When performing rhinoplasty, as with any aesthetic procedure, one must have an effective means of performing preoperative photographic documentation of the patient. Special care must be taken to create only the highest quality photographs as a preoperative record. After surgery, very precise rhinoplasty operative diagrams should be completed to record the details of the operation that was performed. The more precise this record, the more helpful it will be in the follow-up of the patient.
Explore this issue:November 2006
With good records (pre- and post-op photographs, rhinoplasty worksheet, and operative report), the rhinoplasty surgeon can see the patient in the office, assess the outcome, and learn by correlating the patient’s records with the results. The surgeon is encouraged to engage himself or herself in a mental exercise with every patient by trying to figure out what was the direct cause of every suboptimal component of every rhinoplasty done.

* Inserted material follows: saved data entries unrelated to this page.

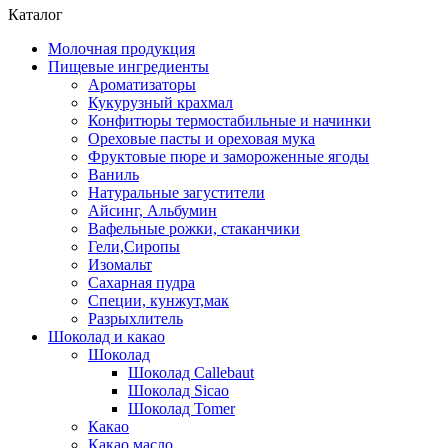
Каталог
Молочная продукция
Пищевые ингредиенты
Ароматизаторы
Кукурузный крахмал
Конфитюры термостабильные и начинки
Ореховые пасты и ореховая мука
Фруктовые пюре и замороженные ягоды
Ваниль
Натуральные загустители
Айсинг, Альбумин
Вафельные рожки, стаканчики
Гели,Сиропы
Изомальт
Сахарная пудра
Специи, кунжут,мак
Разрыхлитель
Шоколад и какао
Шоколад
Шоколад Callebaut
Шоколад Sicao
Шоколад Tomer
Какао
Какао масло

Learning rhinoplasty is a lifelong process, and we all can learn from every rhinoplasty that we perform. The educational process begins as soon as the patient’s cast is removed. Every time you see the patient in the office for follow-up, this represents a single point on a continuum of healing that extends over the lifetime of the patient. It is unlikely that the contour noted at one year will be the same as the outcome at 10 years. In fact, in some cases these changes are dramatic and influenced by the forces of scar contracture that act on the nasal structure over time.
It is time for otolaryngologists and facial plastic surgeons to further develop their rhinoplasty skills and, as a result, provide an even higher level of care to our patients. This begins with elevating our expectations on rhinoplasty and intensively studying the operation to improve our outcomes. As a specialty we have the opportunity to establish ourselves as the rhinoplasty specialists. This is not given to us by default. We must earn this status.